The air suddenly seems stale again, stagnant. For a moment, Peg seethes, heaves at the unfairness of all these pretty things destined to die here on the shelf. Better if they’d sunk and stayed like they were supposed to, or been swept all those miles and dumped out at sea. The ruby glares back at her. Peg calms, and turns.
She carries Amy downstairs, outside, and slowly back east. Amy hugs onto her neck at first but falls asleep before they reach the slums. Hollow eyes blink awake, tracking them through the streets, and the fetid air hangs heavy in their wake. Peg’s glad Amy misses it. Her little head is still limp against her chest when they emerge from the thicket by the mill and step out onto the slippery rocks.
The cracked glaze of Amy’s prosthetic gleams pearlescent in the moonlight. Their father used to boast that it was made from Derby’s finest porcelain. A fired composite of ground glass, eggshell, and human ash, he’d said, and Amelia should be proud to have such a pretty thing for a leg. She’ll never be confused for one of those mutilated urchins again.

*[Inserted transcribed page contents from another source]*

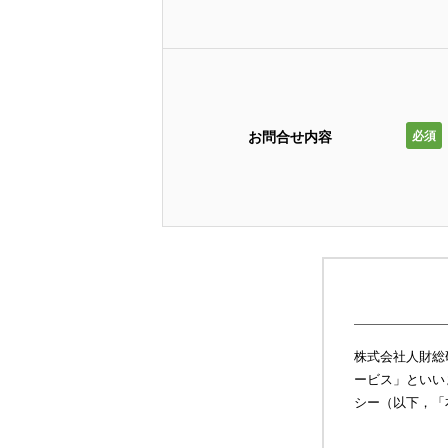
お問合せ内容
必須
株式会社人財総
ービス」といい
シー（以下，「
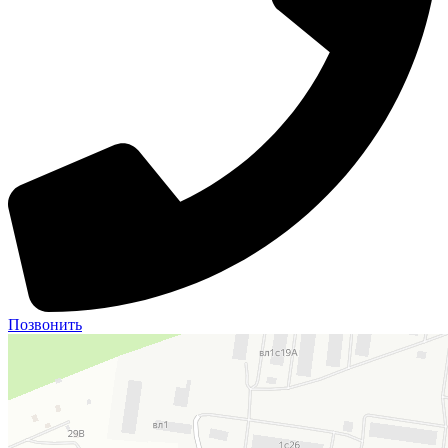
Позвонить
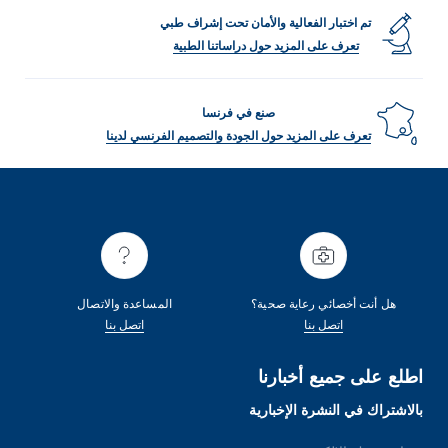
تم اختبار الفعالية والأمان تحت إشراف طبي
تعرف على المزيد حول دراساتنا الطبية
صنع في فرنسا
تعرف على المزيد حول الجودة والتصميم الفرنسي لدينا
هل أنت أخصائي رعاية صحية؟
المساعدة والاتصال
اتصل بنا
اتصل بنا
اطلع على جميع أخبارنا
بالاشتراك في النشرة الإخبارية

He might have mentioned how she’d never be able to walk again either, for fear of shattering. How the socket joint of her porcelain knee would shriek and scrape whenever she tried to stand, grinding away at itself like a mortar and pestle. How Peg would have to watch her sister grow smaller and paler with every passing day, living only off second-hand stories about the magic of a black river and a promise that one day she’d see it for herself.
The rapids roar as they take Amy away. Peg pounds along the bank; races them downstream as they surge over the weir and into the eddy by the millstream. She squats there and waits – at the foot of the great waterwheel, always turning, churning – but all that washes up is white porcelain dust that sifts through her fingers and is gone.